Trecho da página:

——

JULGAMENTO
Em entrevista na manhã desta segunda-feira (24), a juíza Maria Junia Feitosa Bezerra Fialho detalhou o procedimento da audiência de instrução e julgamento que apura a atuação da vereadora Tatiana Medeiros, do namorado Alandilson Cardoso Passos e de outros sete réus da Operação Escudo Eleitoral. Ela ressaltou que não pode comentar o conteúdo do processo.
Juíza detalha procedimentos da audiência que julga vereadora Tatiana Medeiros. Foto: TV Lupa1 “Essa é a fase inicial de instrução do processo e nós vamos, agora, começar a apurar as provas. Houve uma denúncia formulada pelo Ministério Público, que apresentou provas e testemunhas, e hoje serão colhidas essas provas, porque todas as provas produzidas na fase inquisitorial, na fase de inquérito, precisam ser confirmadas em juízo, sob o crivo do contraditório e da ampla defesa”, explicou.
A magistrada explicou que serão ouvidas as testemunhas da acusação, depois as da defesa e, por último, ocorrerá o interrogatório dos réus. Não há previsão de horário para encerramento, apenas para o início dos trabalhos, que começam com a oitiva das testemunhas indicadas pelo Ministério Público.
“Primeiro vamos ouvir as testemunhas arroladas na denúncia, depois as testemunhas arroladas na defesa e, por último, o interrogatório dos réus. É tão somente o que a gente pode falar”, informou a juíza.
Ao todo, 12 testemunhas serão ouvidas. A audiência marca a fase inicial de instrução, dedicada à coleta de provas, garantindo contraditório e ampla defesa.

——

Dados:
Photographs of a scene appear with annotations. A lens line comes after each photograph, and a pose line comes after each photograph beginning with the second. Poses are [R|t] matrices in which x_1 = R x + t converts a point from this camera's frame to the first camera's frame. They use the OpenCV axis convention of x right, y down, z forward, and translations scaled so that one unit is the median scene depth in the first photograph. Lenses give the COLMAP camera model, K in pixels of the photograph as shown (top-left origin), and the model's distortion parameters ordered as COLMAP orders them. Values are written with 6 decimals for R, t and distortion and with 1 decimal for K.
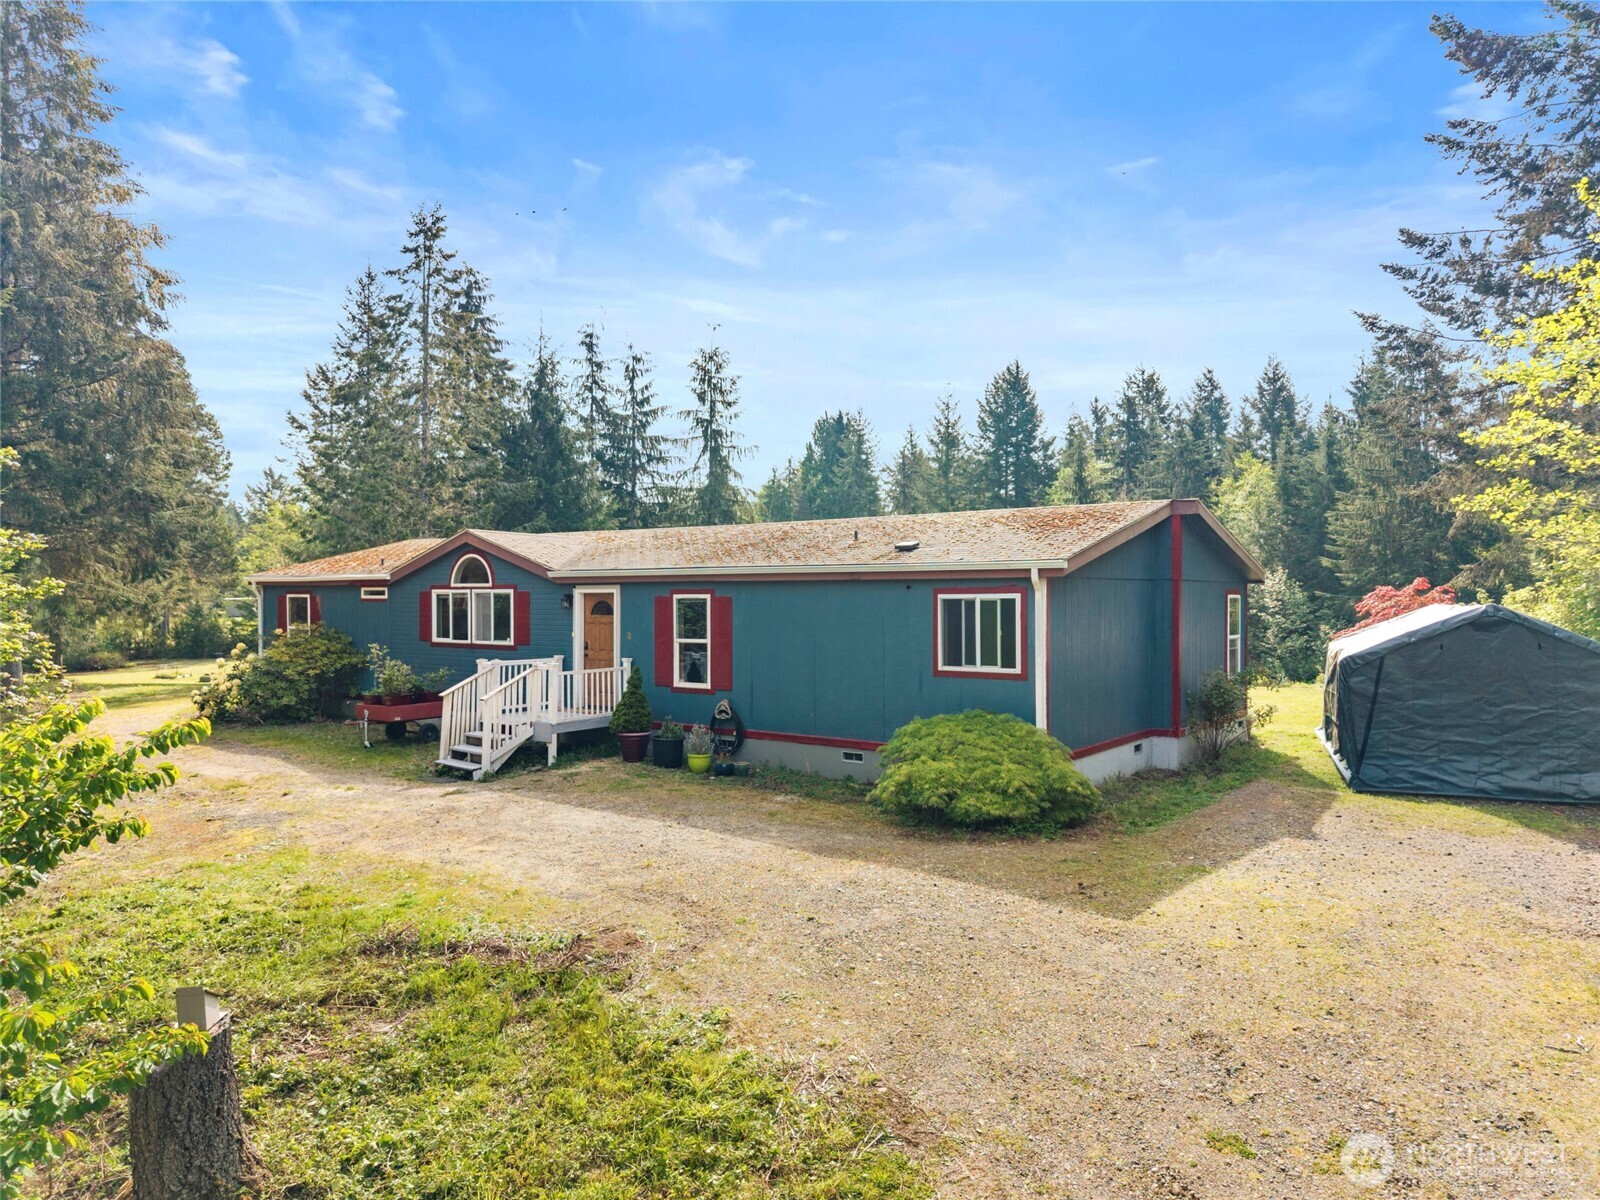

——

Complete o seguinte:
1/ Reescreva em forma de lista o parágrafo do trecho da página que começa por "A magistrada explicou que serão ouvidas", mantendo seus fatos principais.
2/ Responda, com base no trecho da página, às perguntas abaixo:
(a) Em que dia foi concedida a entrevista da juíza?
(b) Além da vereadora e do namorado, quantos outros réus da operação a audiência apura?
(c) Quantas testemunhas serão ouvidas ao todo?
3/ Escreva a continuação do trecho da página sobre a audiência da Operação Escudo Eleitoral, a partir de sua última frase.

Resultados:
1/
- Primeiro serão ouvidas as testemunhas da acusação, depois as da defesa e, por último, ocorrerá o interrogatório dos réus.
- Há previsão de horário apenas para o início dos trabalhos, não para o encerramento.
- Os trabalhos começam com a oitiva das testemunhas indicadas pelo Ministério Público.

2/
(a) Na manhã da segunda-feira (24).
(b) Sete.
(c) Doze.

3/
A entrada de cinegrafistas não foi permitida no local da audiência, medida adotada para evitar tumulto e preservar a imagem dos envolvidos.
Tatiana foi presa no dia 3 de abril de 2025, durante a Operação Escudo Eleitoral, deflagrada pela Polícia Federal. Ela teve a prisão convertida em domiciliar em junho, após apresentar problemas de saúde. Já Alandilson está custodiado no sistema prisional do Piauí, cumprindo RDD após ter sido flagrado se comunicando com a vereadora por meio de telefone celular enquanto ambos estavam presos.
Vereadora Tatiana Medeiros (PSB) e Alandilson Cardoso Passos - Foto: Reprodução O casal é acusado de usar a ONG “Instituto Vamos Juntos”, presidida pela mãe da vereadora, como fachada para a compra de votos, distribuição de cestas básicas e promessas de emprego, em troca de apoio eleitoral. A entidade registrou aumento de mais de 1.180% na movimentação financeira em 2024.